> Task goal: Could you work out how many lines of the material below hold "height"? Only the number is needed.
━━━━━━
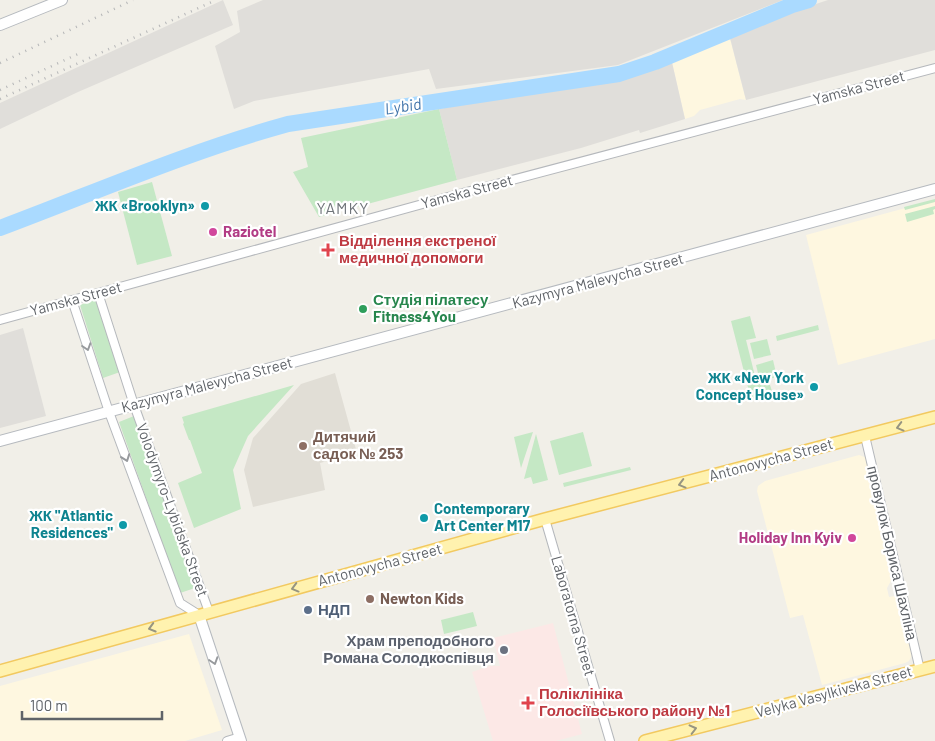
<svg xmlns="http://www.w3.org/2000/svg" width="935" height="741" viewBox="0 0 935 741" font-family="Barlow,sans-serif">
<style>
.commercial{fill:#fef7e0}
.industrial{fill:#e0deda}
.education{fill:#e1ded6}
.medical{fill:#fce8e6}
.green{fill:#c5e8c5}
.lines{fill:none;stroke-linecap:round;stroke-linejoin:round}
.river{stroke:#aadaff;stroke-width:16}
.street-casing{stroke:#b5b8bc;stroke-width:10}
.secondary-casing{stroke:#b6babf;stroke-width:12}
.primary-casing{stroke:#f2c960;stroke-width:14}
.street{stroke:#fff;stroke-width:8}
.secondary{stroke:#fff;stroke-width:10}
.primary{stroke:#fff2af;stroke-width:11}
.rail{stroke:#b6b7b8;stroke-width:2.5;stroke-dasharray:1 6;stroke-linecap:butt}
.oneway{stroke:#979a9d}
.oneway2{stroke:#979581}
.culture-dot{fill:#0f9aa8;stroke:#fff;stroke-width:2}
.hotel-dot{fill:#d1479c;stroke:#fff;stroke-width:2}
.health-dot{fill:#e0444e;stroke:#fff;stroke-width:2}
.leisure-dot{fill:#2e9e5b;stroke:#fff;stroke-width:2}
.education-dot{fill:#8d6e63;stroke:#fff;stroke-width:2}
.service-dot{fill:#5c6f8a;stroke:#fff;stroke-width:2}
.worship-dot{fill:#6b7280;stroke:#fff;stroke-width:2}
.labels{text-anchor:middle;stroke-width:4.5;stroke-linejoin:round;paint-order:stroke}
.street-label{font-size:15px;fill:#5f6368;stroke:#fff}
.culture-label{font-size:15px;font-weight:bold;fill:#0d838f;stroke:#fff;text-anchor:end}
.hotel-label{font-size:15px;font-weight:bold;fill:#b23c85;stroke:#fff;text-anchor:start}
.health-label{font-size:15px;font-weight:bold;fill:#be3a42;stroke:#fff;text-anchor:start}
.leisure-label{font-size:15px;font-weight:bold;fill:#27864d;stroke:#fff;text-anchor:start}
.education-label{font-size:15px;font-weight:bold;fill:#785e54;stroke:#fff;text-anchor:start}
.service-label{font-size:15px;font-weight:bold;fill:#4e5e75;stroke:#fff;text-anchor:start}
.worship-label{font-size:15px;font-weight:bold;fill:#5b616d;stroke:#fff;text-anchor:end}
.water-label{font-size:16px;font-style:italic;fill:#4174aa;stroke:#fff}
.neighbourhood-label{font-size:16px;letter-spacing:1px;fill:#70757a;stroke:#fff}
</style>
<rect width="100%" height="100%" fill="#f1efe8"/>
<g class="commercial">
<path d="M730 38 746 100 740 99 700 110 694 116 685 119 671 58Z"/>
<path d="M935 200V339L838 365 806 235Z"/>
<path d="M859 455 867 458 892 579 887 588 889 597 895 596 900 598 913 653 909 661 905 663 822 685 803 615 790 618 757 491 758 486 765 481Z"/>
<path d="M189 634 222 730 185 741H0V686Z"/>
</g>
<g class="industrial">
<path d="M223 0 233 25 78 92 0 129V103Z"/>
<path d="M263 0H783L618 65 436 89 429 69 254 101 234 109 215 46 240 32 237 11Z"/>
<path d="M828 0H935V50L746 100 730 38 795 11Z"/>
<path d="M671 58 685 119 640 133 639 130 581 148 457 180 439 109 611 78Z"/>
<path d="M23 328 46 416 0 428V335Z"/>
</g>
<path class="education" d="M335 373 357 453 320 463 325 490 253 507 244 470 253 438 301 384Z"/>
<path class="medical" d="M553 623 582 734 556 741H493L472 672 490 666H500L493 638Z"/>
<g class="green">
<path d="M439 109 457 180 319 217 293 172 308 167 301 138Z"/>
<path d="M152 182 172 256 137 265 118 192Z"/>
<path d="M935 199V202L905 210 904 207Z"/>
<path d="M935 206V209L933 210 934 214 907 222 905 214Z"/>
<path d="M97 299 120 372 103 378 80 305Z"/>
<path d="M750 316 756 338 746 340 757 384 769 382 773 394 751 399 731 321Z"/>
<path d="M818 325 819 330 777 341 776 336Z"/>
<path d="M767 339 771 355 754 359 750 343Z"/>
<path d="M773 360 777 377 760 381 756 365Z"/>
<path d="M294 385 248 436 233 470 241 509 194 528 178 483 202 473 190 440H189L183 424 184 423 182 417Z"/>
<path d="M134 416 195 588 180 593 119 422Z"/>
<path d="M533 432 521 468 514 437Z"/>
<path d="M583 432 592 466 559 475 550 441Z"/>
<path d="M536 434 548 480 533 484 531 477 524 479Z"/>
<path d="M630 467 631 470 564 487 563 483Z"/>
<path d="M473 612 477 626 444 634 441 620Z"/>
</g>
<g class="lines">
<path class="river" d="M0 228C96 192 190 151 288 124L619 74 655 62 792 5 809 0"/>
<g class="street-casing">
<g id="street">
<path d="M98 293 134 405 209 612"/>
<path d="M72 300 109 412 180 603 199 615"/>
<path d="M0 320 459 194 935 68"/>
<path d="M865 436 920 670"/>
<path d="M545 519 610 741"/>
<path d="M227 741 240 737"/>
</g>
</g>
<g class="secondary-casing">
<g id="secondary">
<path d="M0 25 62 0"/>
<path d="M0 441 935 189"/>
<path d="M199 615 241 741"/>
</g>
</g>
<g class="primary-casing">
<g id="primary">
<path d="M0 671 545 519 935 417"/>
<path d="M645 741 935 666"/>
</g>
</g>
<use href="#street" class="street"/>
<use href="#secondary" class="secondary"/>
<use href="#primary" class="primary"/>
<g class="rail">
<path d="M0 63 133 0"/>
<path d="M0 90 78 54"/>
<path d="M0 99 216 0"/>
</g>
</g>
<defs><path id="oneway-chevron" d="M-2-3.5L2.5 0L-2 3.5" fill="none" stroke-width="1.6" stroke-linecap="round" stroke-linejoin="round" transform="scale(1.25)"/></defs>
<g class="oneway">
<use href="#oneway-chevron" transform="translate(87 347) rotate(72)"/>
<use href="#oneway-chevron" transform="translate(126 458) rotate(70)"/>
<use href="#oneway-chevron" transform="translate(214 661) rotate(72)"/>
</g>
<g class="oneway2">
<use href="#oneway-chevron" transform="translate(900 427) rotate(165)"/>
<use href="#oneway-chevron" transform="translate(682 484) rotate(165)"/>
<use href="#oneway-chevron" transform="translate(295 588) rotate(165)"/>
<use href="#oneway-chevron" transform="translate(152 628) rotate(164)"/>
<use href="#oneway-chevron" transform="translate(693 729) rotate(-14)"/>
</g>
<g class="culture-dot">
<circle cx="205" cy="206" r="5"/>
<circle cx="814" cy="387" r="5"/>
<circle cx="424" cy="518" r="5"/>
<circle cx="123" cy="525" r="5"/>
</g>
<g class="hotel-dot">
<circle cx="213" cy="232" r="5"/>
<circle cx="852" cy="538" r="5"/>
</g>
<g class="health-dot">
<path d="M325.5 242.5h5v5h5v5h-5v5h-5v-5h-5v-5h5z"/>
<path d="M525.5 695.5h5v5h5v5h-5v5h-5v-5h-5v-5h5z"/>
</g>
<circle class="leisure-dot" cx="363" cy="309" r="5"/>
<g class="education-dot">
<circle cx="303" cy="446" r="5"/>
<circle cx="370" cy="599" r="5"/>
</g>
<circle class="service-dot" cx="308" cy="610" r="5"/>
<circle class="worship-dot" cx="504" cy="650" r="5"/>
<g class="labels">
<g class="street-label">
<text transform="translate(859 88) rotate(-15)" y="5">Yamska Street</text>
<text transform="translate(467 192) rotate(-15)" y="5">Yamska Street</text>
<text transform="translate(598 281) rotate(-15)" y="5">Kazymyra Malevycha Street</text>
<text transform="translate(76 299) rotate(-15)" y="5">Yamska Street</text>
<text transform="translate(207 385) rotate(-15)" y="5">Kazymyra Malevycha Street</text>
<text transform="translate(771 460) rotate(-15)" y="5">Antonovycha Street</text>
<text transform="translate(172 510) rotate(70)" y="5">Volodymyro-Lybidska Street</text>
<text transform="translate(892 553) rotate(77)" y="5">провулок Бориса Шахліна</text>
<text transform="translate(380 565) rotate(-15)" y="5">Antonovycha Street</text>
<text transform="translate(573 616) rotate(74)" y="5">Laboratorna Street</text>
<text transform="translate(834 692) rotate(-15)" y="5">Velyka Vasylkivska Street</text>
</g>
<g class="culture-label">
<text x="195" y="211">ЖК «Brooklyn»</text>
<text x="804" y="383">ЖК «New York<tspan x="804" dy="17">Concept House»</tspan></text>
<text x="434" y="514" text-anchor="start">Contemporary<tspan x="434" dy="17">Art Center M17</tspan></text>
<text x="113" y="521">ЖК "Atlantic<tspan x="113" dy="17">Residences"</tspan></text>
</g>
<g class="hotel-label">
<text x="223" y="237">Raziotel</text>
<text x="842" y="543" text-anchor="end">Holiday Inn Kyiv</text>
</g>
<g class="health-label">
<text x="339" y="246">Відділення екстреної<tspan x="339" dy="17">медичної допомоги</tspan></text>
<text x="539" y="699">Поліклініка<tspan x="539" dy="17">Голосіївського району №1</tspan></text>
</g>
<g class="leisure-label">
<text x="373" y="305">Студія пілатесу<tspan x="373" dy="17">Fitness4You</tspan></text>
</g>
<g class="education-label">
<text x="313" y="442">Дитячий<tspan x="313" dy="17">садок № 253</tspan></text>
<text x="380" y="604">Newton Kids</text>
</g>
<g class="service-label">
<text x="318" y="615">НДП</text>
</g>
<g class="worship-label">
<text x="494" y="646">Храм преподобного<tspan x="494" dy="17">Романа Солодкоспівця</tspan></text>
</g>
<g class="water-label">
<text transform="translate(403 106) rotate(-9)" y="6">Lybid</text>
</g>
<g class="neighbourhood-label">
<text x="343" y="214">YAMKY</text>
</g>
</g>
<path d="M22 711v8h140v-8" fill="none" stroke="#5f6368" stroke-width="2.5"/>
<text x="30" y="711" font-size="15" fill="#5f6368" stroke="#ffffff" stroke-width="4" paint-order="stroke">100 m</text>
</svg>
━━━━━━
> Finished exercise: 2